The report raises a great deal of questions:
- Are there more potential partners? Is the aim a single international infrastructure, or would there perhaps be multiple alliances of this sort? Vodafone would likely also participate, but Tele2 and Hutchison 3G probably not.
- Would national and regional players like KPN be excluded, limiting their economies of scale?
- Would it be just mobile or also fixed telecom?
- Would it first focus on national network sharing or is it about transnational agreements? If it's only national, then for example T-Mobile Netherlands would need to find a partner. Vodafone is a candidate, but does not yet have many network-sharing agreements (in the UK with Telefonica and Ireland with 3).Tele2 also has limited experience with network sharing.
- The aim of the cooperation does not seem to include international roaming. The EU already has a clear standpoint on this: the cost of roaming needs to fall over time to the same level as national services.

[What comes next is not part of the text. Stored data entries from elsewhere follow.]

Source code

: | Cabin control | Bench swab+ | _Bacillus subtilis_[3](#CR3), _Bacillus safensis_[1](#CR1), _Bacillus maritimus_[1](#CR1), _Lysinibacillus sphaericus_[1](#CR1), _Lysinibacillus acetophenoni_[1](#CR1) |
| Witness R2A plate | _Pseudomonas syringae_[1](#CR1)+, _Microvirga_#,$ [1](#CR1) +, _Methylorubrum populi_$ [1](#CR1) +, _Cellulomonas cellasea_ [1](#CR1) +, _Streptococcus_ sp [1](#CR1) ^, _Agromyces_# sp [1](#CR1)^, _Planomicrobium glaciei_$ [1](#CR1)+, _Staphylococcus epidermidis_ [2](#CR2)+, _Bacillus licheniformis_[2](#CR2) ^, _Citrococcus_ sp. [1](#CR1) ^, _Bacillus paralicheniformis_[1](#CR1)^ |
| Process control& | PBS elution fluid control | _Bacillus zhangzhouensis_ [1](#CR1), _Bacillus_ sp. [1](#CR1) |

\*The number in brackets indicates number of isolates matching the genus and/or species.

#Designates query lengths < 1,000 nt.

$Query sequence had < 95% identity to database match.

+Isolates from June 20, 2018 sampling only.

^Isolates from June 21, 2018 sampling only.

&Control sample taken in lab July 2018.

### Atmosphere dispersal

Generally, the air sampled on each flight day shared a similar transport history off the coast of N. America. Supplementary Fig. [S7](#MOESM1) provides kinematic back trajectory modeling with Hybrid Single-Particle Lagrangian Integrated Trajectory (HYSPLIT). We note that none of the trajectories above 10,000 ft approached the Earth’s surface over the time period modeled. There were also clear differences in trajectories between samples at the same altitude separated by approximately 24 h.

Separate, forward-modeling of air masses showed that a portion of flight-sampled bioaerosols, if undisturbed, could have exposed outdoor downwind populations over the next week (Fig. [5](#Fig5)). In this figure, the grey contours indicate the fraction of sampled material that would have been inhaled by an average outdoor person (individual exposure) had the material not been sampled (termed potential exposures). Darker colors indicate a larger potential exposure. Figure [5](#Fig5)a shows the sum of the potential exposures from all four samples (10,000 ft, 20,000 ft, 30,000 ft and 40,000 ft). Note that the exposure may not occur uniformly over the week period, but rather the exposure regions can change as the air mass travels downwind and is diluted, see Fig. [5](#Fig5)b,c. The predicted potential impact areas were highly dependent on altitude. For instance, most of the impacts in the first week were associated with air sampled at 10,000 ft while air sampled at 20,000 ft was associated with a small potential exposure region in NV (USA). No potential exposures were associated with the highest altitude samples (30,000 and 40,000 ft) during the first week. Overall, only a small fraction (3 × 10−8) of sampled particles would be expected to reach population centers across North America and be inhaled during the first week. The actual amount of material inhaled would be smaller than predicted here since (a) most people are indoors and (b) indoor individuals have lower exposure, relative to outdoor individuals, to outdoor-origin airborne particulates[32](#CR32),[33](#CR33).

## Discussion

- (Trans)national network sharing. UK operator EE (Everything Everywhere, a joint venture between Deutsche Telekom and France Telecom) is a good example. The focus is on wholesale (although EE has recently launched on the retail market), and both the parent companies are considering listing EE on the stock market. US operator Cearwire is another example of a company based on around wholesale.
- (Inter)national mergers. The latest consolidation attempt in France, a merger of Free and SFR, was reportedly ruled out by the regulator before it was even notified.
What's most remarkable is perhaps that telcos again are moving further away from (passive) infrastructure and vertical integration and taking the next step towards structural separation of the network and services. This is already underway with sale-leaseback constructions for towers, network sharing and outsourcing (to Ericsson for example).
The necessity is clear, but the fact that operators are first consulting the regulators makes one wary. The world is changing and those that don't change with it won't survive. Adapt or die is the motto. However, preserving the dinosaurs cannot be ensured by relaxing regulation. The regulators are more concerned about maintaining healthy competition. They will focus on ensuring a fair wholesale market, with good prices, equality and transparency.
And if the telcos do adapt to the new order, then lower end-user prices must results, as prices will gravitate towards those offered by the OTT providers. And these are very low, if not free. Access prices (which are not transparent on their own) are another story. The operators will try to see these increased.
Whatever the case, a fundamental change in the environment is not immediately evident and could take years to realise. Mobile licences are valid for decades, there are still large differences in national markets, mergers do not occur from one day to the next, and multiple parties with varying interests are implicated.